En vertu de l'article L. 225-96 du code de commerce, la modification des statuts d'une société anonyme relève de la compétence de l'assemblée générale extraordinaire, qui répond à des conditions renforcées de quorum et de vote : les actionnaires présents ou représentés doivent posséder au moins, sur première convocation, le quart et, sur deuxième convocation, le cinquième des actions ayant le droit de vote14(*), tandis que les décisions sont prises à la majorité des deux tiers des voix des actionnaires présents ou représentés. Il appartiendra donc aux sociétés entrant dans le périmètre du projet de loi de modifier en conséquence leurs statuts pour déterminer les modalités de désignation des représentants des salariés au sein de leur conseil. L'Assemblée nationale a en outre prévu que cette modification des statuts devait intervenir après avis du comité d'entreprise ou, le cas échéant, du comité de groupe, ce qui paraît cohérent tant avec l'objectif recherché par le texte qu'avec les prérogatives actuelles du comité d'entreprise, chargé par ailleurs de désigner certains de ses membres pour assister aux réunions du conseil avec voix consultative. Le projet de loi n'est cependant pas explicite quant au délai dans lequel cette modification doit intervenir à compter de la clôture du second exercice de franchissement du seuil de 5 000 salariés en France ou 10 000 dans le monde, se limitant dans le IV du nouvel article L. 225-27-1 à évoquer la non approbation des modifications statutaires dans le délai de six mois à compter de cette clôture. Aussi votre commission a-t-elle, à l'initiative de son rapporteur, adopté un amendement visant à préciser de manière explicite que l'assemblée générale extraordinaire devait procéder à la modification des statuts dans les six mois de la clôture du second exercice de franchissement du seuil d'effectifs salariés.
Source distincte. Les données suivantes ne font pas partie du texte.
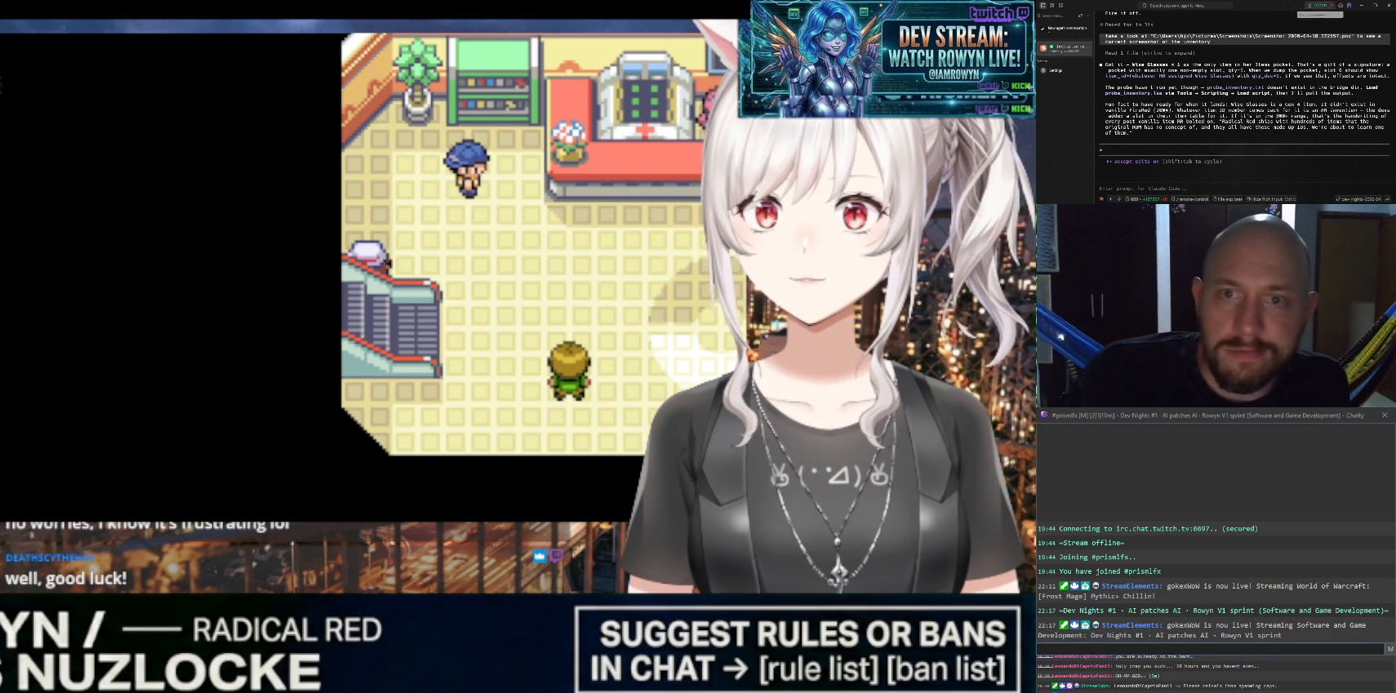
{"buttons": ["A"], "events": []}
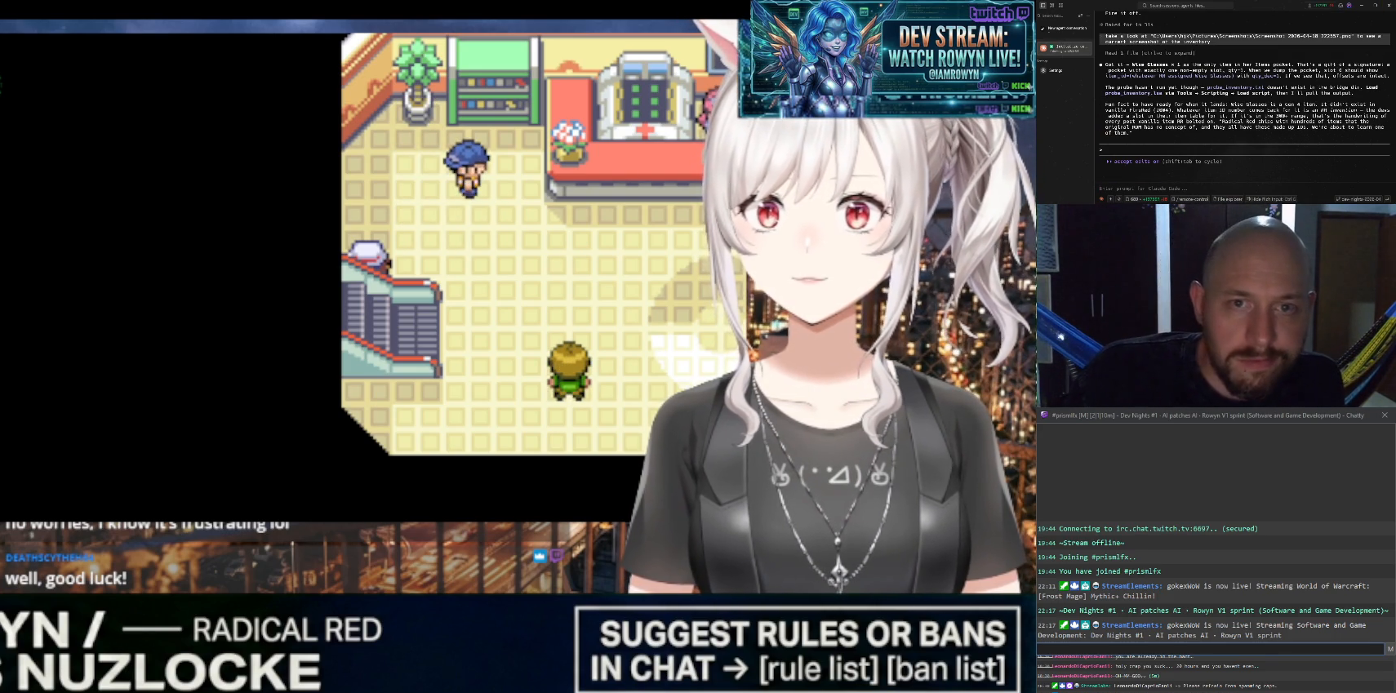
{"buttons": ["A"], "events": []}
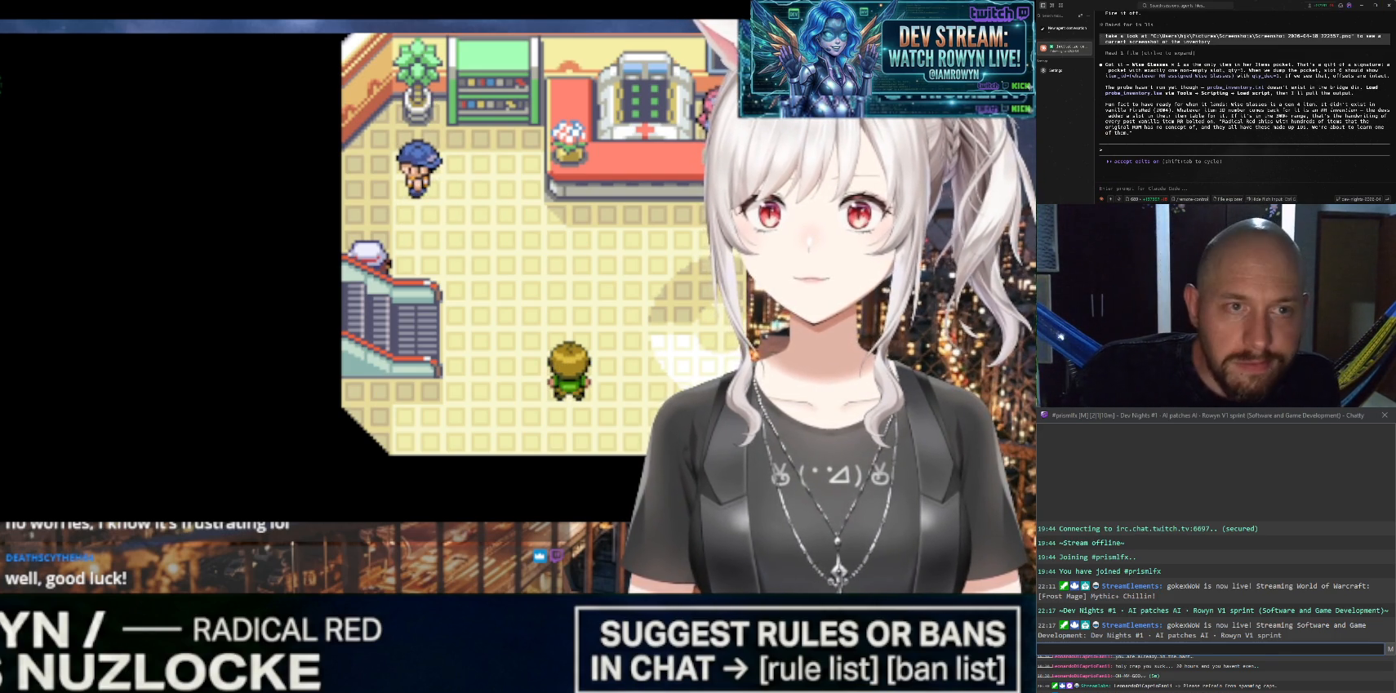
{"buttons": ["A"], "events": []}
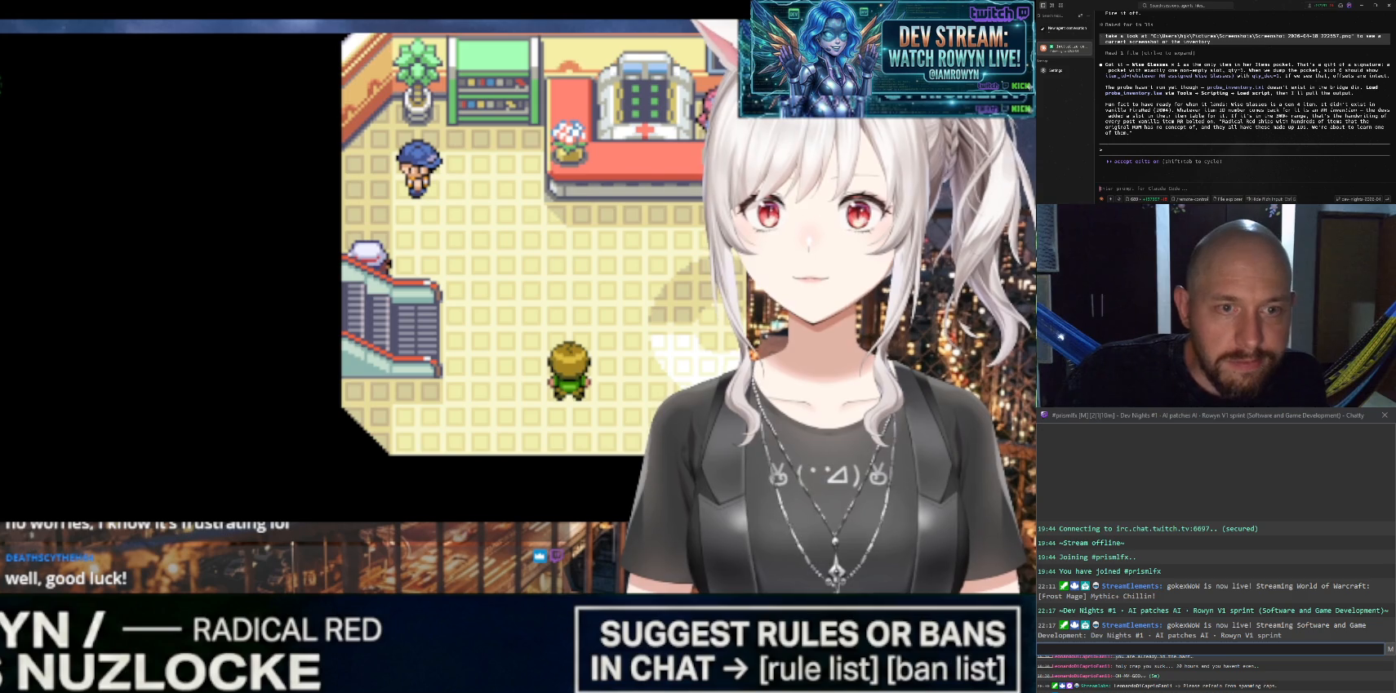
{"buttons": ["A"], "events": []}
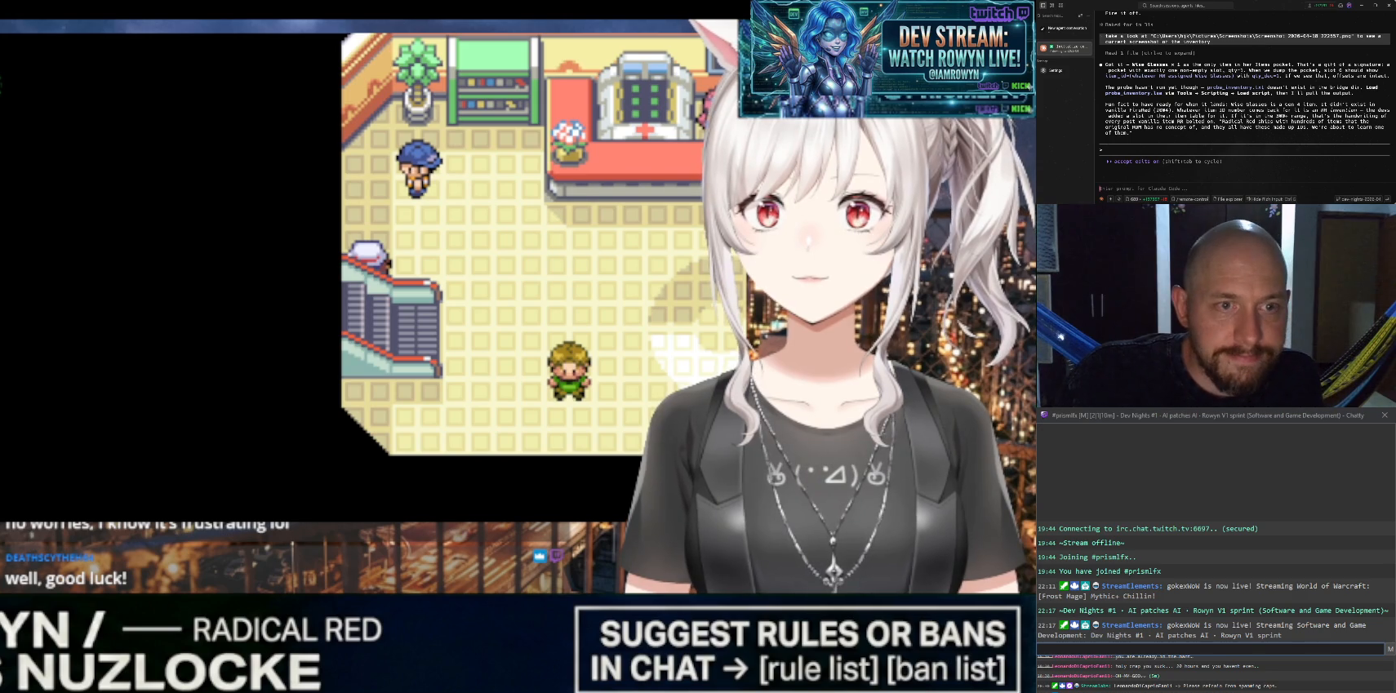
{"buttons": ["A"], "events": []}
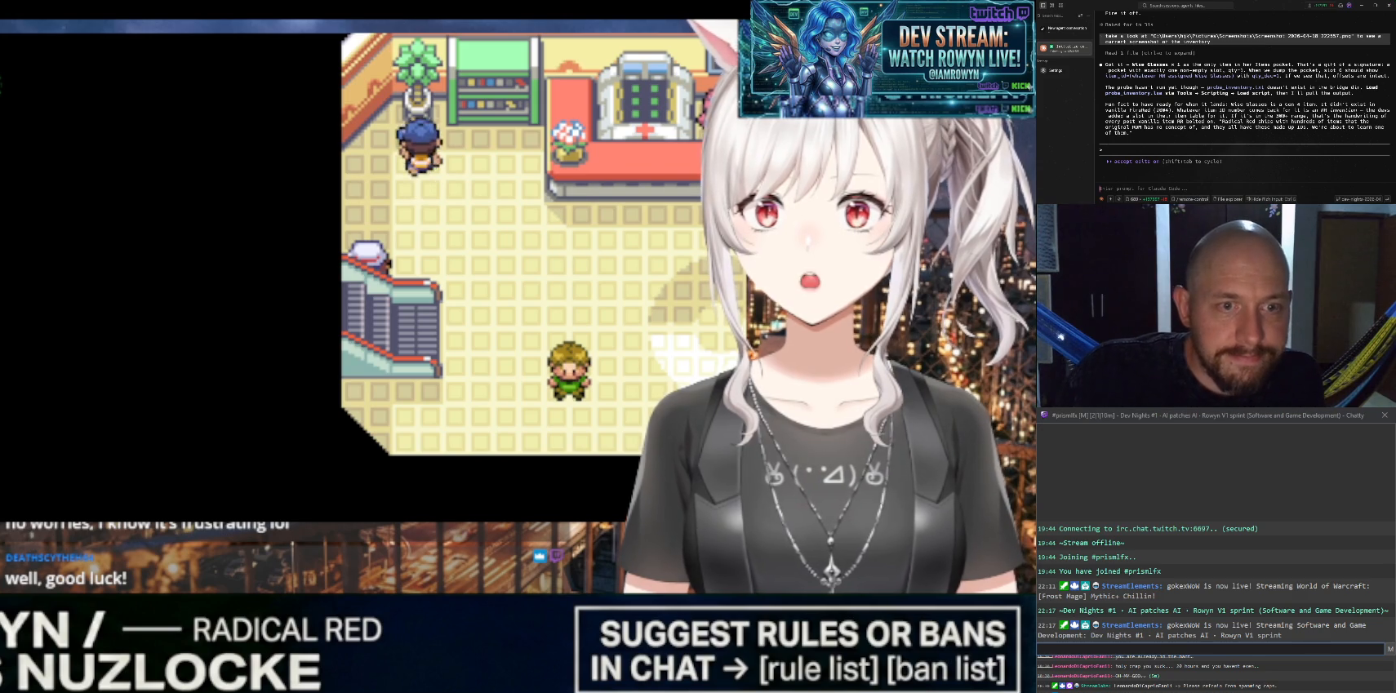
{"buttons": ["A"], "events": []}
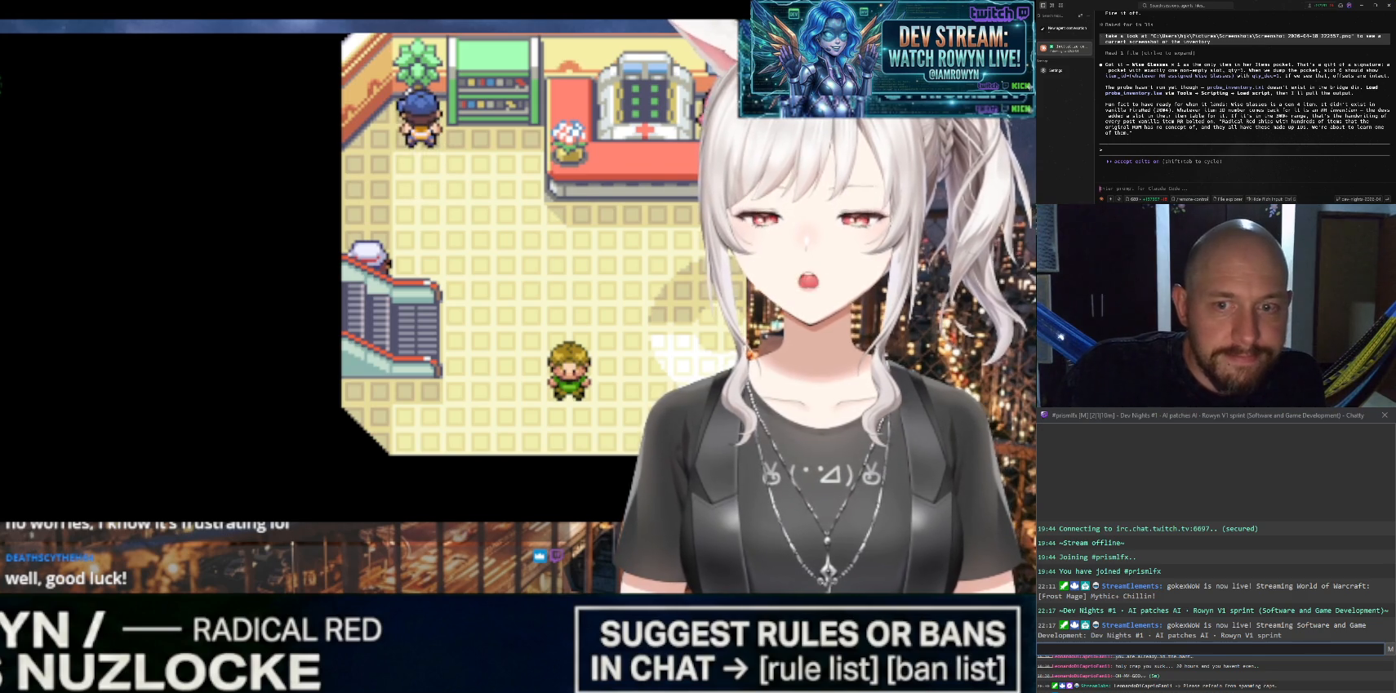
{"buttons": ["A"], "events": []}
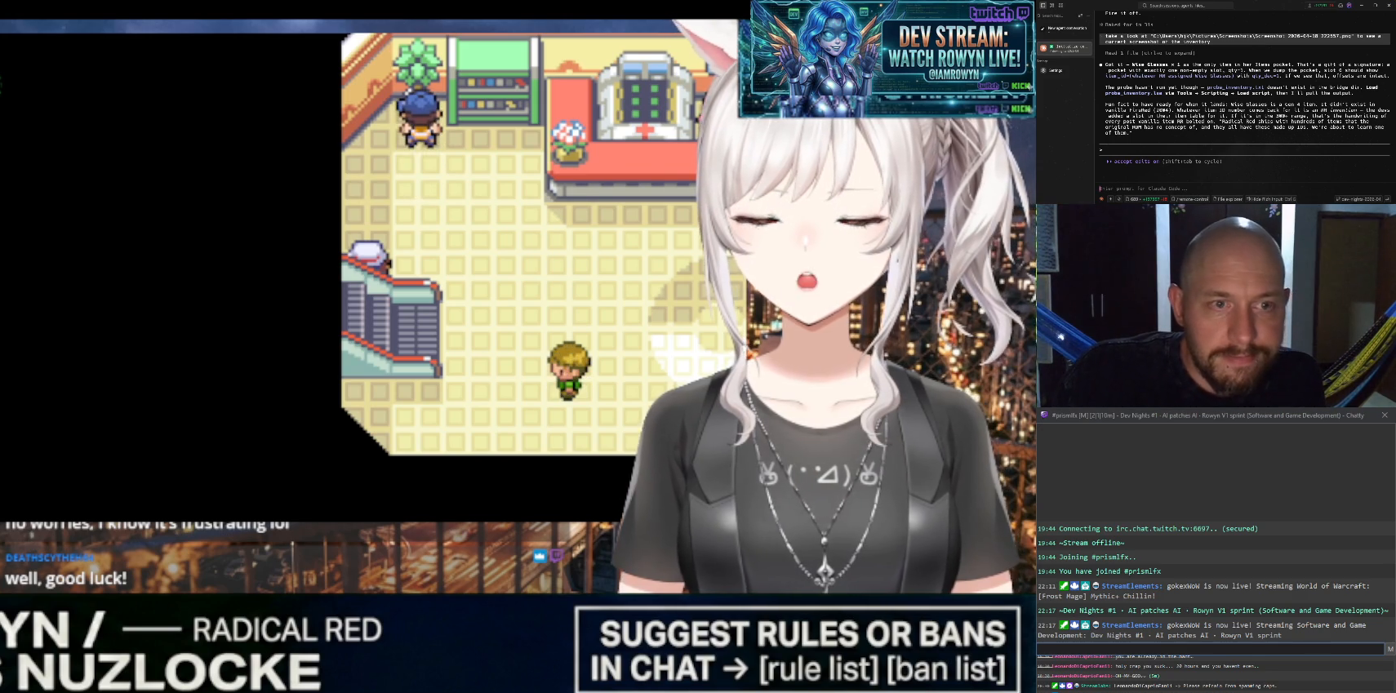
{"buttons": ["A"], "events": []}
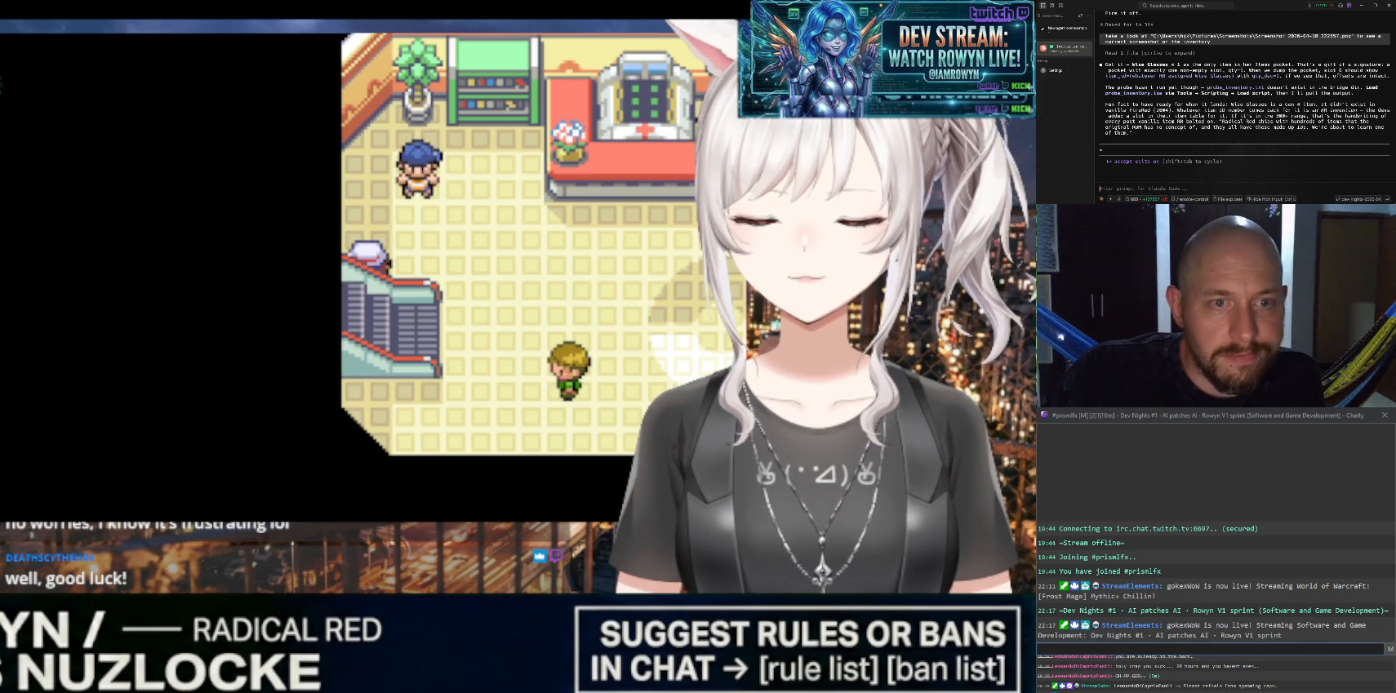
{"buttons": ["A"], "events": []}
Sans modifier sur le fond les différentes modalités d'élection ou de désignation des représentants des salariés, votre commission a adopté deux amendements à caractère rédactionnel sur la proposition de son rapporteur. Par l'adoption d'un autre amendement, elle a également précisé à la fin du III de l'article L. 225-27-1 que l'élection ou la désignation des représentants des salariés devait intervenir dans les six mois suivant la modification des statuts, reprenant une disposition introduite à l'Assemblée nationale au début du IV de ce même article afin de clarifier les délais d'application du nouveau dispositif institué par le projet de loi pour les sociétés concernées.

Dans son IV, le nouvel article L. 225-27-1 précise que, lorsque les modifications statutaires destinées à organiser la représentation des salariés au sein du conseil d'administration ne sont pas approuvées, les administrateurs représentant les salariés sont par défaut désignés par la voie de l'élection, dans les six mois suivant le refus des modifications statutaires ou suivant la date de l'assemblée générale statuant sur les comptes du second exercice à la clôture duquel le seuil d'effectifs salariés a été franchi si les modifications statutaires n'ont pas été soumises aux actionnaires. Dans un souci de simplification, votre commission estime préférable de viser l'hypothèse générale d'une absence de modification des statuts dans les six mois du franchissement du seuil plutôt que le cas plus restrictif d'une « non approbation par l'assemblée générale extraordinaire des modifications statutaires nécessaires », pour prévoir par défaut, et quelle qu'en soit la cause, l'élection des représentants des salariés. En effet, l'absence de modification des statuts peut résulter du refus opposé par l'assemblée générale extraordinaire, mais aussi de la carence du conseil dans la convocation de l'assemblée générale extraordinaire ou la présentation d'une résolution tendant à modifier les statuts conformément à la loi. Votre commission a adopté, à l'initiative de son rapporteur, un amendement de clarification en ce sens. Pour garantir l'effectivité de la loi et donc la présence effective de représentants des salariés dans le conseil d'administration, votre commission, par le même amendement, a prévu la mise en place d'injonctions de faire concernant la convocation de l'assemblée générale extraordinaire et la présentation de résolutions pour modifier les statuts, ainsi que l'organisation de l'élection des représentants des salariés en l'absence de toute modification des statuts : le procédé de l'injonction prononcée par le président du tribunal statuant en référé, à la demande de toute personne intéressée, en l'occurrence de tout salarié, est en effet courant et efficace en droit des sociétés15(*).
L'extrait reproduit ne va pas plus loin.